# Will UK bathroom fittings fit in Spain?



## Waterfall (Jan 17, 2018)

Hi
I'm new to the forum and (hopefully) to Spain.
We are buying a flat in central Alicante which needs renovating.
My particular question is can UK brassware (wall mounted taps and shower valve etc) be adapted for use with standard Spanish plumbing? (or more to the point is it relatively straightforward, rather than technically possible but a ridiculous faff!?)

Might it be wise to take some UK fittings, like "irons" for the shower valve to give more options for connection to Spanish pipework??

I plan to do some work myself but will want to get a plumber and electrician (who speak English) and would be very grateful for any recommendations of tradesmen or how to find them.

Thanks

Ps. Please don't say "why don't you just buy them in Spain, they have taps in Spain" etc.
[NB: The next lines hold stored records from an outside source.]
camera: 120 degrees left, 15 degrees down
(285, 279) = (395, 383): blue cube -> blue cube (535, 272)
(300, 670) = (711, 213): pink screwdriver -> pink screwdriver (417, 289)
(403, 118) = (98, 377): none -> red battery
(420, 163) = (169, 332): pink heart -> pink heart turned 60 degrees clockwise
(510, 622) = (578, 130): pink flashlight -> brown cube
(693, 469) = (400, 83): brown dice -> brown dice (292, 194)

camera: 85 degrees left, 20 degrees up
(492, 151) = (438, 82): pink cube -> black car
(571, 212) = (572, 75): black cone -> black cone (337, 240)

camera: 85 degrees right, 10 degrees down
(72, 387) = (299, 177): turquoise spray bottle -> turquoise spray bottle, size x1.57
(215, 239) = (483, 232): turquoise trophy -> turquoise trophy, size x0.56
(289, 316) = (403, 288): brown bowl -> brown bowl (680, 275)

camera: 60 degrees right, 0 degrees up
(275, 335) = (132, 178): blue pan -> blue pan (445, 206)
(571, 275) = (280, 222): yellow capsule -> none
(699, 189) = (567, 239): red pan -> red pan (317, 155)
Obviously I know that


----------



## snikpoh (Nov 19, 2007)

The simple answer is - YES

BUT WHY?


----------



## Waterfall (Jan 17, 2018)

snikpoh said:


> The simple answer is - YES
> 
> BUT WHY?


Heehee.
Thanks Snikpoh.
The simple answer is I am a kitchen and bathroom designer!
I know exactly what I want and so far haven't been able to find it in Spain (searching on internet).
I am open to doing work in the Alicante region in future, but it will take time to set up Spanish suppliers and tradesmen, and to learn better Spanish.
Refurbishing our own place will provide invaluable experience.

In the meantime if anyone knows where I can buy a contemporary 2 hole, wall mounted basin mixer in gold finish in Spain for €114 I will be eternally grateful!


----------